I’ve decided to send a letter to the President. It’s a puny gesture, I know. He’s the president and I’m just a local church pastor. I’ll be lucky if I get as muchas a form letter in reply. But I’ll also send it to newspapers and put it online – blog it, in other words – and see where it goes. It’s a beginning.
Dear Mr. President,
I write in protest against your escalation of American troop commitment in Iraq. More than that, I write to you because you have not listened and I am afraid at the direction you are taking our nation. You have not listened to the results of the November election that called for a reversal, not an escalation, in Iraq. You have not listened to the Baker-Hamilton (Iraq Study Group) that advocated a phased withdrawal of troops and international negotiations. You have not listened to Prime Minister al-Maliki of Iraq who asked you for the opposite strategy than the one you are now pursuing in Baghdad. You have replaced the military commanders who pursued your previous strategy with new commanders who will pursue a more aggressive military campaign.

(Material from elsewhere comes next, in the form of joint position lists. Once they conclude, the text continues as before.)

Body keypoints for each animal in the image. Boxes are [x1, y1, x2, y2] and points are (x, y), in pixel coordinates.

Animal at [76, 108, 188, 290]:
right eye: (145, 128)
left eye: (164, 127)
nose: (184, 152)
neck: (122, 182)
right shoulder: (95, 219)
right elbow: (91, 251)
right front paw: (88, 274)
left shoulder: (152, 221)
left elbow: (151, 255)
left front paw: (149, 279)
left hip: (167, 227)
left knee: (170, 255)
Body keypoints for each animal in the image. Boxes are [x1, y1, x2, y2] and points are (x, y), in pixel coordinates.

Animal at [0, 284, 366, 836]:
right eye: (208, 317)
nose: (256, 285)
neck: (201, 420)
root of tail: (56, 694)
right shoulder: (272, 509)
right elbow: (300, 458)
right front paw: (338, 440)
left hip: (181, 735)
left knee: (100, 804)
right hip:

You have dismissed the opinions of those who advocate containment of Iran’s ambitions rather than military confrontation.

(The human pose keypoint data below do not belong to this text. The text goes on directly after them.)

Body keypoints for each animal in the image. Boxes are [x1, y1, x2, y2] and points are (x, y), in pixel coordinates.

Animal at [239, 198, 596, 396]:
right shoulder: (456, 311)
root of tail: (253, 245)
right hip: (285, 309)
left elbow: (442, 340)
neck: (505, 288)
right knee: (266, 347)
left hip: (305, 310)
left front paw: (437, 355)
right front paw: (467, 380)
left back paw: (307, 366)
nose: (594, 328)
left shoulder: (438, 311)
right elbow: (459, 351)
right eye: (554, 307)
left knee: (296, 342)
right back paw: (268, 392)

I fear you are taking our nation into a far wider, more dangerous war with Iran.
I fear you are making us into a nation that cares far more for oil than democracy, far more for the projection of American power than for the welfare of allies, far more for your own possible legacy as a loser than for the lives of American soldiers.

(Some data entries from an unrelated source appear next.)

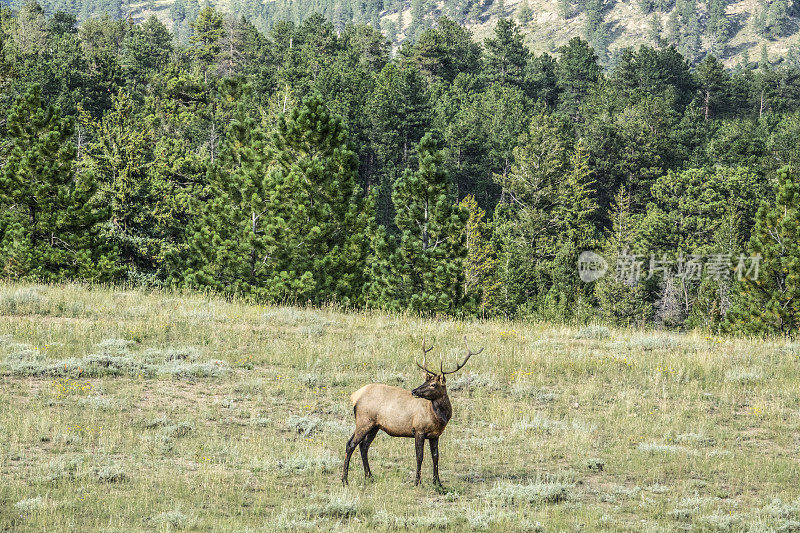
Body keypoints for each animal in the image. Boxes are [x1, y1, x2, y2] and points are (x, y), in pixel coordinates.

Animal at [342, 336, 484, 486]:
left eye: (433, 384)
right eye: (426, 381)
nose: (414, 391)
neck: (439, 417)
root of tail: (355, 396)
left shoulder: (435, 435)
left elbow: (435, 457)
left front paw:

Perhaps most of all, I fear that in the middle of the night, in the privacy of your prayer, you imagine that America is a Christian nation mustering its strength for a crusade against Islamic fundamentalism.
You and I have very different views of the Lordship of Jesus Christ over the world. I say Jesus Christ went to the cross to show the futility of empires. I say Jesus Christ rose from the dead to show the power of non-violent confrontation with evil. I say Jesus Christ redeems the world with a tough love that demands listening to the poor among the nations. I say Jesus Christ will come again to judge the living and the dead according to our actions of justice, mercy and repentance at what we have done wrong.
I say Jesus Christ is not Lord of a crusade against Islam.
Mr. President, I call upon you to listen. I invite you to repent this war in Iraq. I ask you to reverse your decision to escalate.
As a disciple of Jesus Christ, I believe it is never too late. As a citizen of the United States, I fear it may be. Please, Mr. President, take this decision to escalate to prayer – and then listen.